Lowery che aveva usato il formato ultra-panoramico per i suoi film precedenti, ha girato invece Storia di un fantasma con un formato quadrato con i bondi stondati, perchè è il racconto di “un uomo fondamentalmente intrappolato in uno spazio chiuso per l’eternità e sentivo che la claustrofobia di questa situazione potesse essere amplificata dal formato scelto per le riprese”.

Se nella prima parte il punto di vista sembra essere quello del personaggio senza nome di Rooney Mara, poi pian piano Lowery ci costringe ad indossare il lenzuolo del fantasma, in una soggettiva sempre più rarefatta e originalissima, fino a che lo sguardo del film non sembra farsi di nuovo oggettivo, appartenendo più ai luoghi, che non ad uno dei personaggi.

Si sentono echi degli ultimi capolavori di Terrence Malick in questo Storia di un fantasma, così come La rabbia giovane sembrava il riferimento principale di Lowery per Senza santi in paradiso.  Ma tra le fonti d’ispirazione del suo film sembrano esserci anche il lavoro di Carlos Reygadas, le presenze fantasmatiche che attraversano il cinema di Apichatpong Weerasethakul e quelle assai più inquietanti dell’ultimo Assayas.

Storia di un fantasma è attraversato da un sentimento di angoscia e da un’irrequietudine che sembrano fare a pugni con il ritmo calmo, ieratico delle immagini.

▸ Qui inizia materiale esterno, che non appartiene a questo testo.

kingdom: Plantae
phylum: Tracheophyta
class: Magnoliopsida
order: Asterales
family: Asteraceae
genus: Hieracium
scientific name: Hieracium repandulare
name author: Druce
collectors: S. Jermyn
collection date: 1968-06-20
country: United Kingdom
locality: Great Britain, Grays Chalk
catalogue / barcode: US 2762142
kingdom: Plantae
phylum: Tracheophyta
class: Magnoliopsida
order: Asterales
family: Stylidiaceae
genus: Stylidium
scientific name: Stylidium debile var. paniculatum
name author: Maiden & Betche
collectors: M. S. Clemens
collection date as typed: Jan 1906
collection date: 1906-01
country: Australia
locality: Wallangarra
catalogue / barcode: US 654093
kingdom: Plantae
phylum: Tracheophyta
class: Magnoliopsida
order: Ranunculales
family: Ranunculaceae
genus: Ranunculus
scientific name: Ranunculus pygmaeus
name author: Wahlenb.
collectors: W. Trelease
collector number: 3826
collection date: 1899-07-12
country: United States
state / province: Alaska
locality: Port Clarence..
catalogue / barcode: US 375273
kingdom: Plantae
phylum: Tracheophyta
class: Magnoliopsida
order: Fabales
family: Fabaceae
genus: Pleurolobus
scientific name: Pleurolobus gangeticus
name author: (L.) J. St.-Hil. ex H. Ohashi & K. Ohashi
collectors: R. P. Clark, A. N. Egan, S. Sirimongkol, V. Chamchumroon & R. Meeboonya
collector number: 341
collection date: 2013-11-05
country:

Il film di Lowery lascia nei suoi spettatori, altrettanto coraggiosi, un sentimento di perdita e di lutto, che difficilmente si dimenticano.

Le cronache ci raccontano che il suo quinto film, The Old Man And The Gun, tratto dalla storia vera del criminale e artista della fuga Forrest Tucker, sarà prodotto dalla Fox Searchlight, uscirà il prossimo Natale e sarà interpretato da Robert Redford, Casey Affleck, Sissy Spacek, Danny Glover, Tika Sumpter, Tom Waits and Elisabeth Moss: sulla carta sembrerebbe il punto d’incontro tra il suo sperimentalismo più sfrenato e la necessità di piegarsi a logiche produttive più tradizionali.